Scott Earwood, director of community solutions for White Clay, explains that data must be made usable to support the credit union mission. “We focus on converting a credit union’s data … so that it can be acted upon and they can see a benefit from the data instead of just having the data.”
One challenge for credit unions is that they need to understand their data and data quality initiatives are not a one-time project, Earwood says. “It actually needs to be an ongoing, living thing, because the moment you stop paying attention to the data quality and putting it together and maintaining it, it starts to get dirty.”
Earwood notes that while banks will look at their client data and seek ways to make more money, credit unions can use the same information “to spot a hole in the relationship where we can take better care of that member and perhaps tell them something they don’t know.
“If we can give the customer rep better information, they can have a better conversation with you.

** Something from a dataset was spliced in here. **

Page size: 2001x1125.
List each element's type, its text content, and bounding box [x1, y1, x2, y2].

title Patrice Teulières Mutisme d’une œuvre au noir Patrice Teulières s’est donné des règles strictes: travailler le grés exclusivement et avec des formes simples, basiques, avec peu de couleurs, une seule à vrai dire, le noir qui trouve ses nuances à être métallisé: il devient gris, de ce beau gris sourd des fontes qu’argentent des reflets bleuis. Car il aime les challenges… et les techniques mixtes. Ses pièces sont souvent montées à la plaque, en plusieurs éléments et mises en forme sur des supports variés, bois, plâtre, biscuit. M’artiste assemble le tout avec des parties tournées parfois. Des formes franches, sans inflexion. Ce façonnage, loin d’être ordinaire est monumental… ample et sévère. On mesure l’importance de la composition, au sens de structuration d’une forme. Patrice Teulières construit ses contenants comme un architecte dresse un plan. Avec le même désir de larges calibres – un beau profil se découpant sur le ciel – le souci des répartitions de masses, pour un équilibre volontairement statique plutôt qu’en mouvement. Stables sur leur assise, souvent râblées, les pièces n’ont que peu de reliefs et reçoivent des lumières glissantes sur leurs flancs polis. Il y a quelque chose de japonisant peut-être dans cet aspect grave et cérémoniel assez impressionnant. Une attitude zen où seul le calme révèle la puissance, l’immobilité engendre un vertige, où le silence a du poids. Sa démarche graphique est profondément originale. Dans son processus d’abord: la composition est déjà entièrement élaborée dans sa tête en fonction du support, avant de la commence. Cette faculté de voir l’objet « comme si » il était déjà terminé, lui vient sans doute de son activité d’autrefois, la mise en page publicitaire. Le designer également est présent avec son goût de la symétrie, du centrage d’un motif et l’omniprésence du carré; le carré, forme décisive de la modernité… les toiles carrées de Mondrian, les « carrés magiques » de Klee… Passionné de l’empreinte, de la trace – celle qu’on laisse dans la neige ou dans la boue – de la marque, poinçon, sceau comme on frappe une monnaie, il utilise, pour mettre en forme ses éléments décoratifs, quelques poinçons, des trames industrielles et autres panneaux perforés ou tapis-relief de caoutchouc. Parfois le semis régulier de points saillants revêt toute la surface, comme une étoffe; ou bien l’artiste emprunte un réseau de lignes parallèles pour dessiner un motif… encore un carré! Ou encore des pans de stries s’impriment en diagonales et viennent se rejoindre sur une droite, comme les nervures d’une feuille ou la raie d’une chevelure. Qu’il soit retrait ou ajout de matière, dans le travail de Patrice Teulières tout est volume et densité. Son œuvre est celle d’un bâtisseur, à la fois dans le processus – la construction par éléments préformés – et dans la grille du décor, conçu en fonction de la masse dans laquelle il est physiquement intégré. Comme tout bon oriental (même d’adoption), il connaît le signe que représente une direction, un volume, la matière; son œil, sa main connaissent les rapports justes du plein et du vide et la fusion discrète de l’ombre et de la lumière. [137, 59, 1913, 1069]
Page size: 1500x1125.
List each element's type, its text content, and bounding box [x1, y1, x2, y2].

You get taken better care of and maybe even get offered something else. Maybe it’s a product; maybe it’s a service that makes your financial life better, that makes you have better peace of mind.”

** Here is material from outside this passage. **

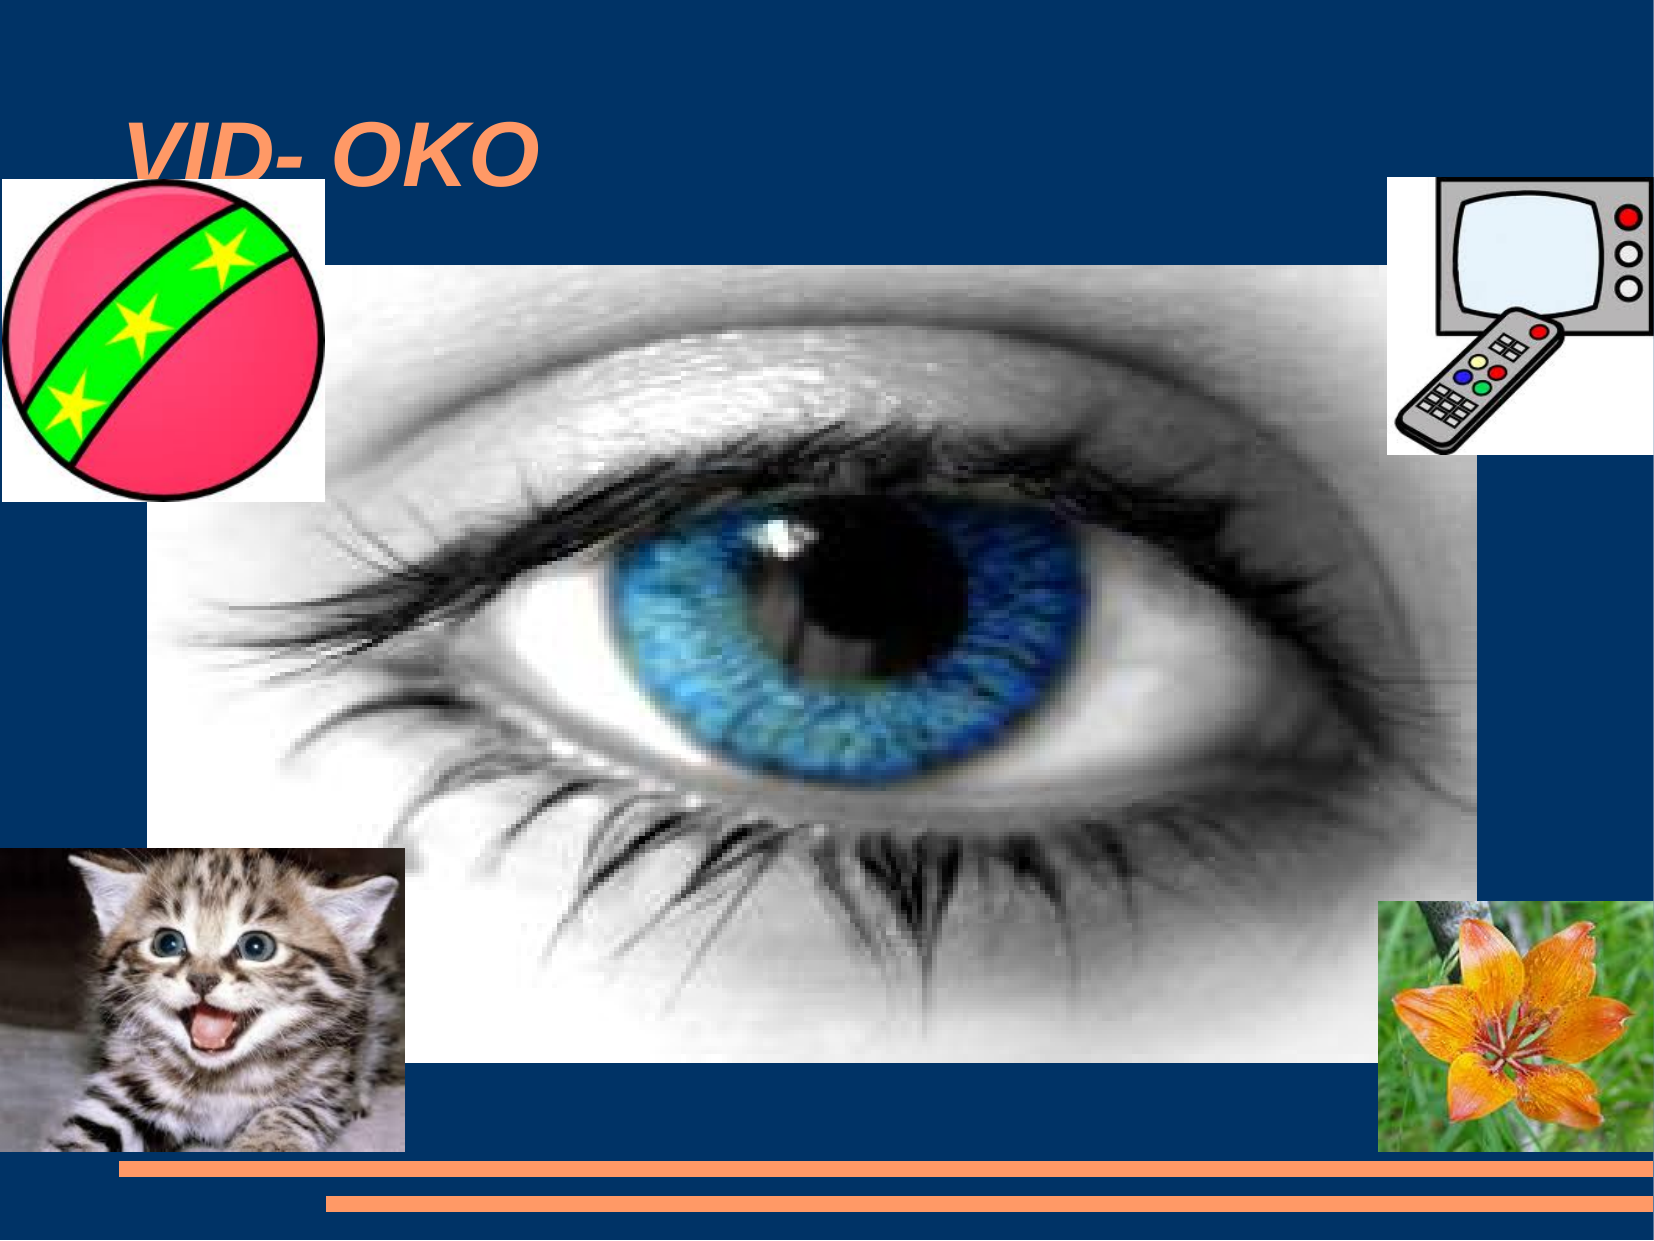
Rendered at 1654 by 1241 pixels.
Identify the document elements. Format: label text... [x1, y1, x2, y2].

Earwood says data analytics can help credit unions focus their attention where it can be most useful. For example, using the recent deposit scare as a lesson, by identifying the 10% of members who hold 70% or more of your deposits, you can ensure you reach out to the right people.
“We can help [front-line staff] work smarter instead of harder by analyzing their data and giving them a list of 500 people to contact instead of worrying about 5,000 people,” he says.

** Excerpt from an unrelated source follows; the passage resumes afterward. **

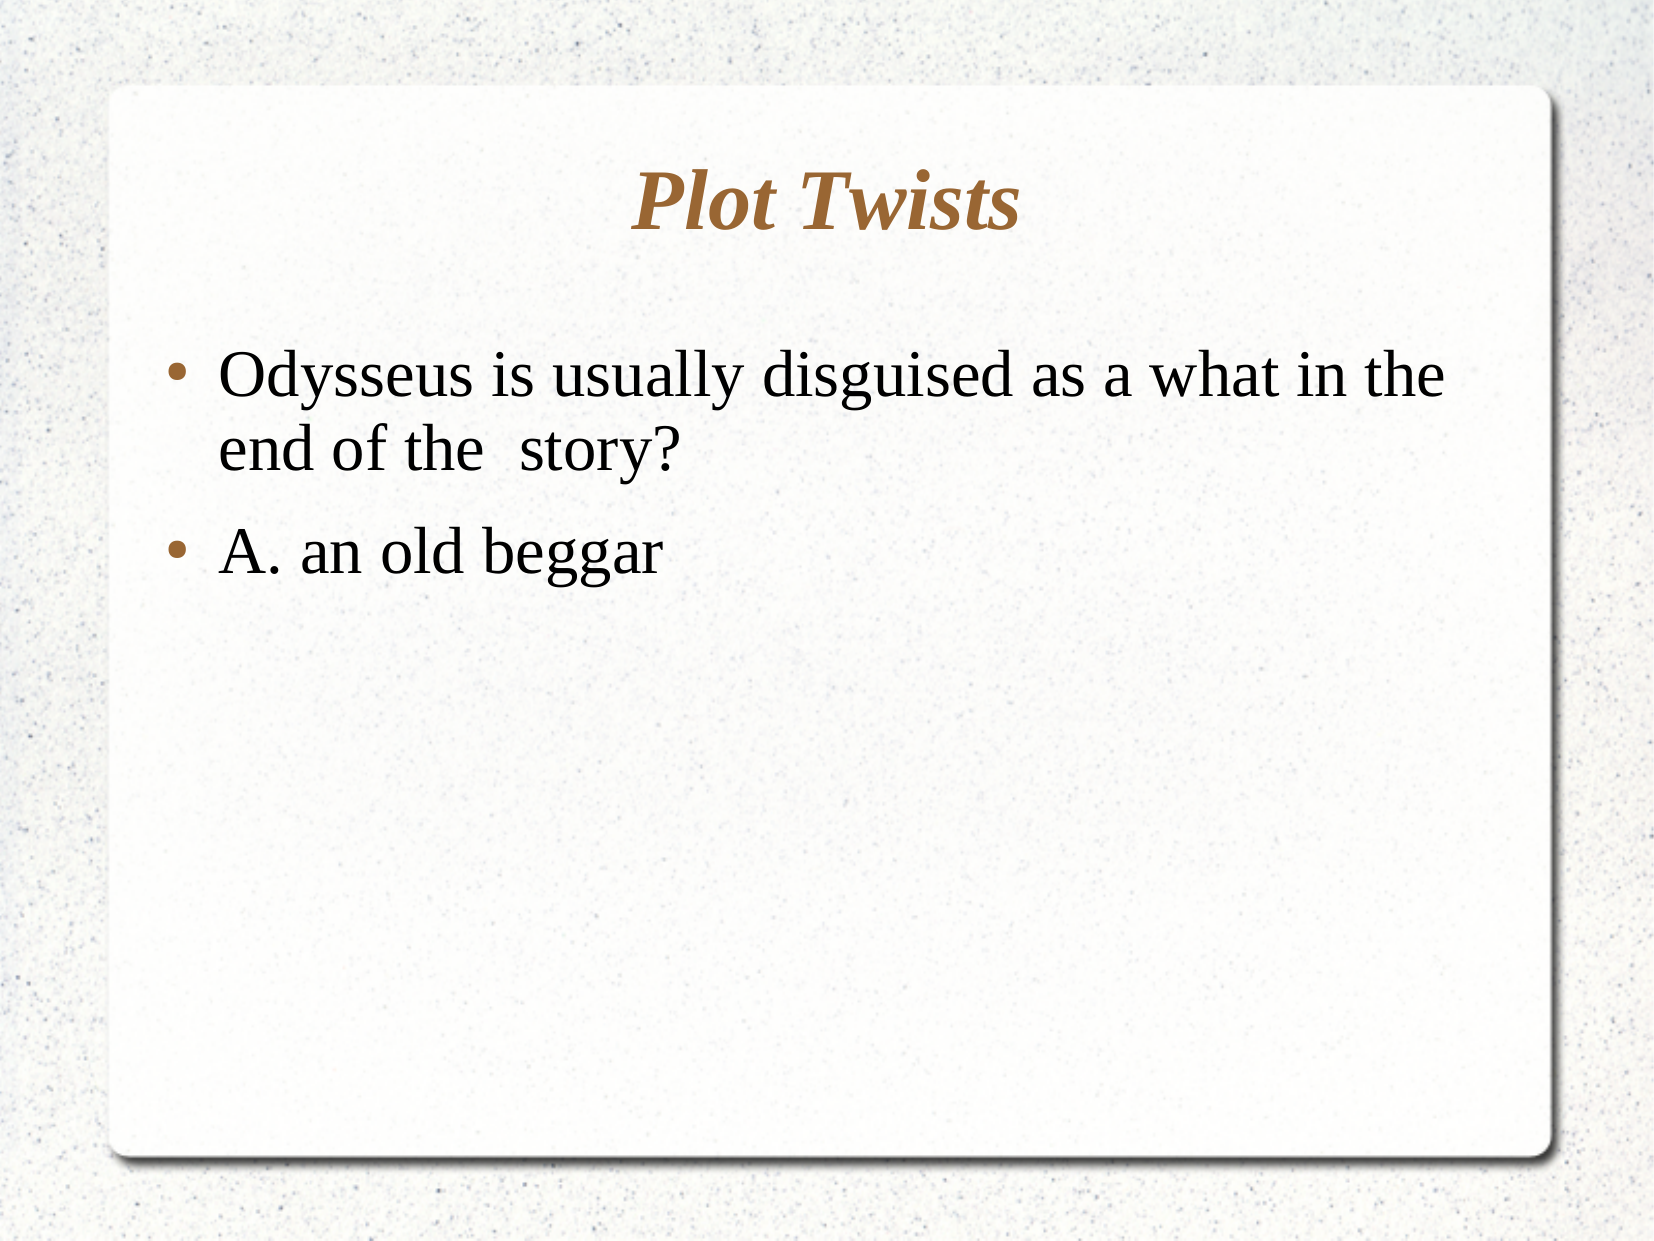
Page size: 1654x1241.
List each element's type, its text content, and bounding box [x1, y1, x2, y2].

title Plot Twists [118, 96, 1536, 304]
picture [0, 0, 1654, 1241]
list Odysseus is usually disguised as a what in the end of the story? A. an old beggar [147, 336, 1506, 987]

Using data to get a full picture of a member’s relationship with your credit union can also help you understand the risks you face when a competitor raises rates or cuts costs, Earwood says. In some cases, a credit union might make bad decisions because it fears losing a member who really is unlikely to shift their business.
“We want to help credit unions focus on the full membership and the relationship instead of just trying to win a pricing war,” Earwood adds.
Get a Better Picture
Robbins says many members who have already made the decision to come to a credit union for the social and cooperative aspects are far less rate-sensitive than bank customers—and your data can help identify those people.
“Look into the demographics and look into the cash flow habits of the individuals. Those can be leading indicators when it comes to the fundamental decision-making for a credit union,” he says. “If a credit union is truly engaged with its membership, you have the opportunity, instead of merely placing a product, to actually have a compelling conversation about the health and well-being of your member.”
Of course, having in-depth insight from the data allows you to make better decisions on products as well. “It allows you to make better decisions on how you would place and discuss products because you know what your members need,” Robbins says.
“The future of data and credit unions is using that data to reinforce—or in some cases, build—personal relationships with the members,” Robbins adds. “That’s our goal.”
He hopes to be able to use the credit union’s data to show members how their deposits were turned into local loans and investments that make their community stronger.
“I think what credit unions have to their advantage compared to the big banks is the focus on the ‘why,’” Robbins notes. “It’s not about more money or the bottom line, it’s about improving members’ lives. With that philosophy, we can build the next-best-product model centered on what makes sense for individual members and their financial health.
“We have the technology, the skills and the education to build out complex models, just like the big banks do, but when the credit union philosophy is added, it enriches our ability to serve members completely.” cues icon
Art Chamberlain is a writer who focuses on the credit union sector.